Cantata II
Era uma tosse enlouquecedora, quase não podia respirar direito, mas precisava chegar até lá. Precisava acertar as contas com o passado, antes que fosse tarde. Caminhou mais rápido, apesar de que aqueles últimos passos pareciam quilômetros intermináveis. Ao longe avistou a praça e o coreto, tão conhecidos seus, avistou a igrejinha tão igual aos tempos de outrora.
À medida que seus olhos iam visualizando cada detalhe daquele lugar, sua mente vagava por tempos bastante idos e felizes, mas que foram deixados para trás como um monte de entulho. Chegando ao pé das escadas da igreja, seus olhos ficaram turvos e as pernas fraquejaram sobremaneira, que ele pensou que não fosse conseguir continuar. Respirou o mais fundo que pôde, reequilibrou as emoções e subiu.

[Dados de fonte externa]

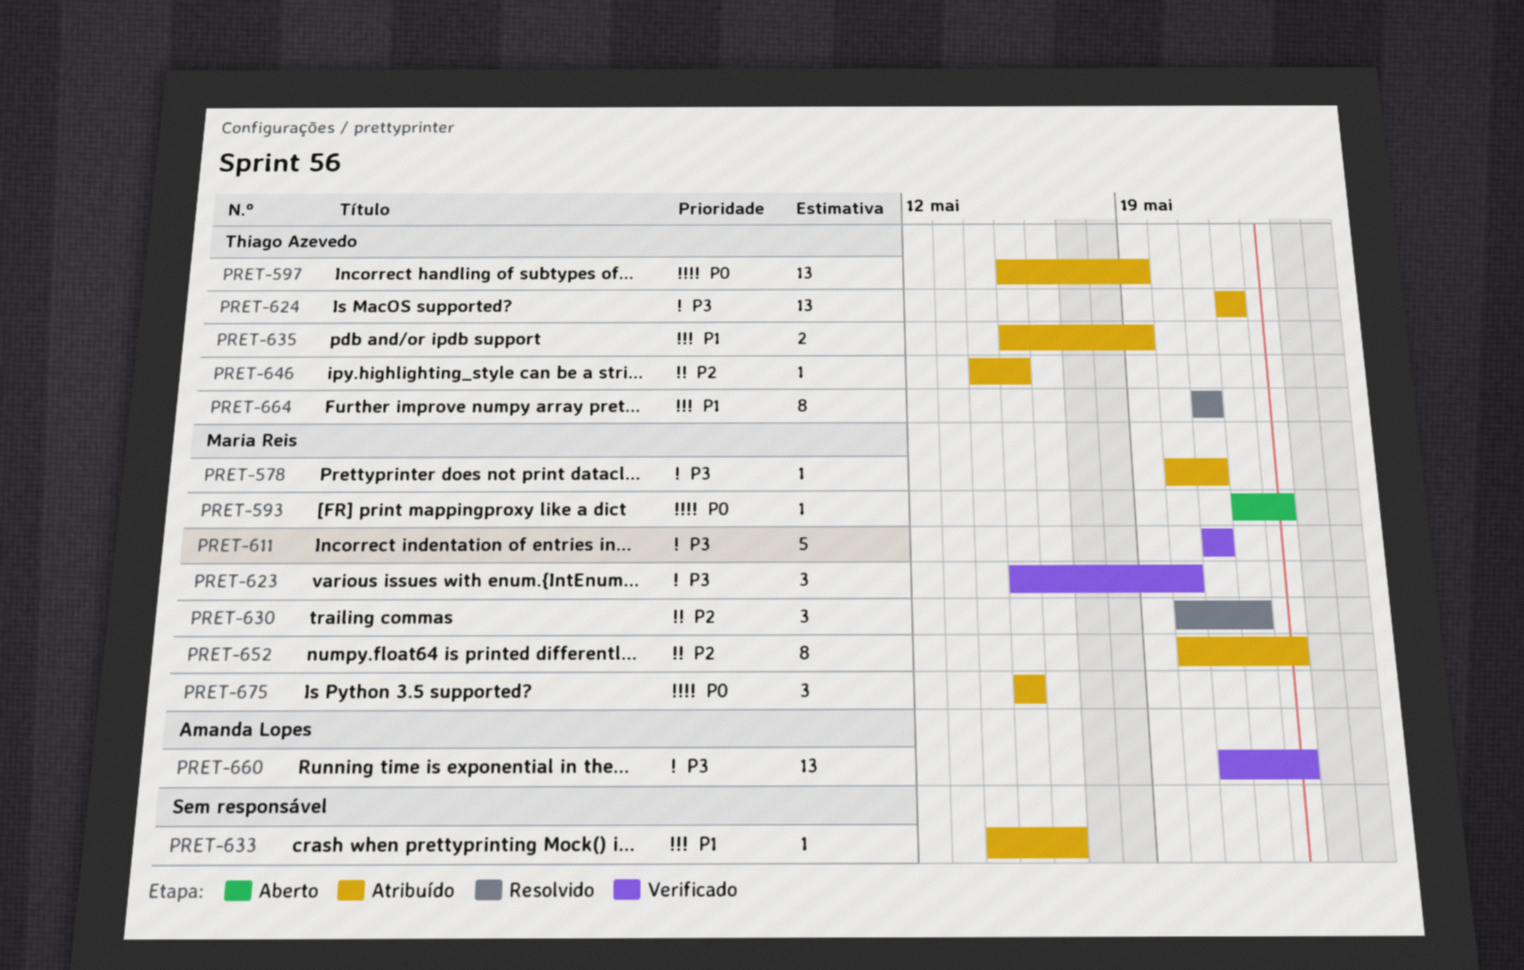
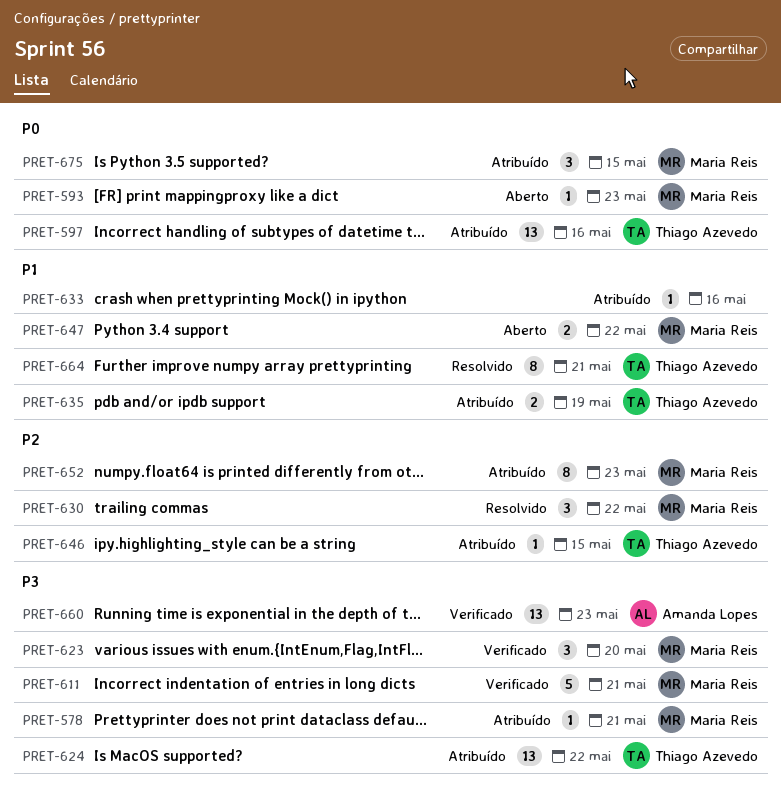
PRET-597, due: May 19 -> May 16
PRET-647: none -> present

Ao entrar naquele ambiente tão singelo quanto agradável, ele se deparou com uma cena idêntica a que presenciou no último natal, mas que passou desapercebido por todos. Mas naquele dia seria diferente, ele precisava daquele alívio, daquela redenção. Havia reunido toda a coragem que ainda lhe restava, apesar de que, há mais de trinta anos, suas atitudes eram extremamente covardes e egoístas.
Era no dia dos pais que ele pediria perdão aos filhos que havia abandonado, sem nenhum escrúpulo. Sentou-se no último banco da igreja lotada, que abrigava toda a cidade, no seu louvor a Deus, agradecendo as bênçãos recebidas. Ouviu o coro em sua cantata pelo dia dos pais, fechou os olhos a espera do momento oportuno para a sua súplica.

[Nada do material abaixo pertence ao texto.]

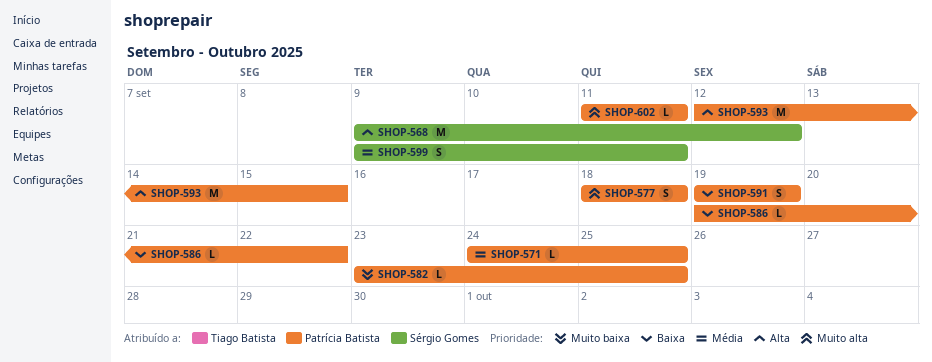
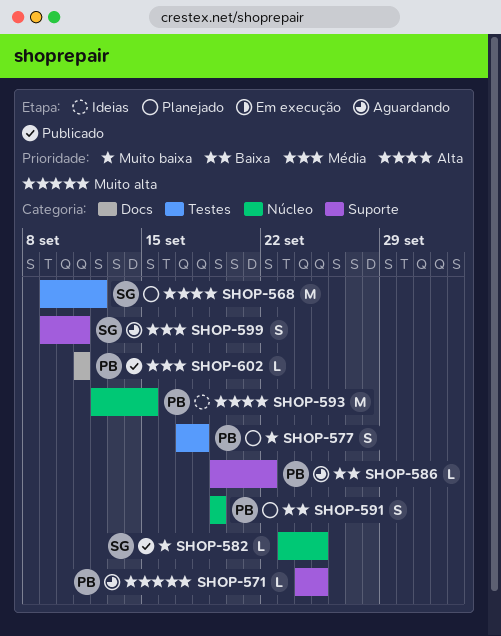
SHOP-571, priority: Média -> Muito alta
SHOP-577, priority: Muito alta -> Muito baixa
SHOP-577, start: Sep 18 -> Sep 17
SHOP-582, owner: Patrícia Batista -> Sérgio Gomes
SHOP-602, priority: Muito alta -> Média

Após os encerramentos das cantigas, o prefeito subiu ao palco para os agradecimentos e começou aquela oratória simples e emocionada que ele já havia também presenciado. Em meio ao clamor das palavras, o orador, tão querido de todos, chamou a família para participar daquele momento. Ao ver seus filhos, netos e ex mulher subindo no altar, uma crise de tosse súbita o acometeu, chamando a atenção de todos que ali estavam.
O burburinho foi geral, diante do estranho que passava mal. O prefeito e sua esposa correram a acudi-lo e foram seguidos pelos filhos. Ao se deparar com Fátima, cara a cara, ele não se conteve, começou a chorar e implorar por perdão. Ela, assustada, pois aquela figura grotesca não lhe lembrava ninguém conhecido, recuou alguns passos. Mas aquela voz não lhe enganava, era ele, seu ex marido, que tanto a fez sofrer, que tanto a humilhou e abandonou, ali, à sua frente.

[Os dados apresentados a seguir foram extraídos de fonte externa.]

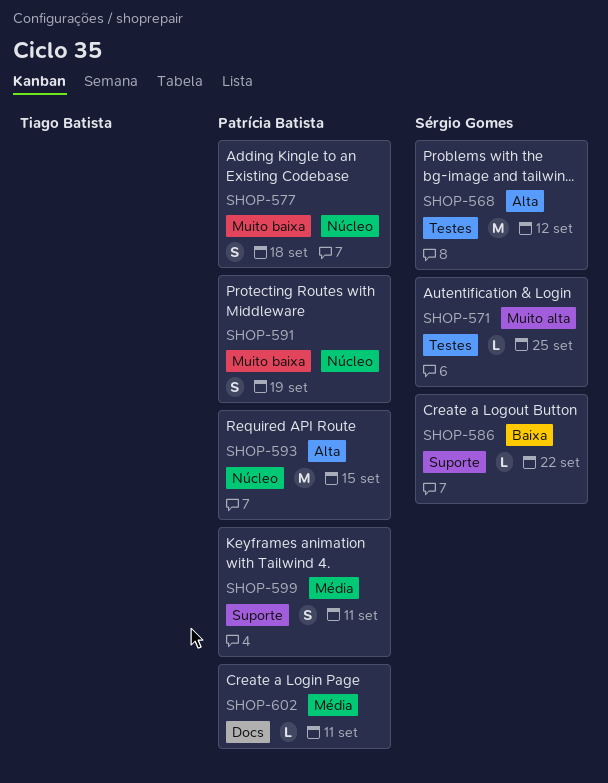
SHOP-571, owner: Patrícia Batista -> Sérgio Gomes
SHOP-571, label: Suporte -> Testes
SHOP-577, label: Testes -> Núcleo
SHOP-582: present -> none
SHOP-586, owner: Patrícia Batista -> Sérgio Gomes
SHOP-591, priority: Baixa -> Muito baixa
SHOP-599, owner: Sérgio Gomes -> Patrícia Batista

Seu esposo também o reconheceu, pois foram tão amigos no passado, e as lembranças vieram. Seus filhos nem imaginavam de quem se tratava, pois um era muito pequeno e a outra nem sequer havia nascido. Depois do susto, Fátima se aproximou, olhou-o nos olhos e percebeu que aqueles eram seus derradeiros instantes e que ele precisava de alento. Um abraço emocionado selou aquele momento. Fátima chamou seus dois filhos mais velhos:
- Arnaldo, Janete, venham aqui, por favor! Os dois se aproximaram, contagiados pela emoção da mãe diante da situação.
Fátima olhou-os e disse: abracem-no, é o pai de vocês. Os dois caíram num pranto emocionado e abraçaram o pai, como se nada tivesse acontecido. Quase sem conseguir falar, ele balbuciou um obrigado, ensaiou um sorriso e fechou os olhos, em paz!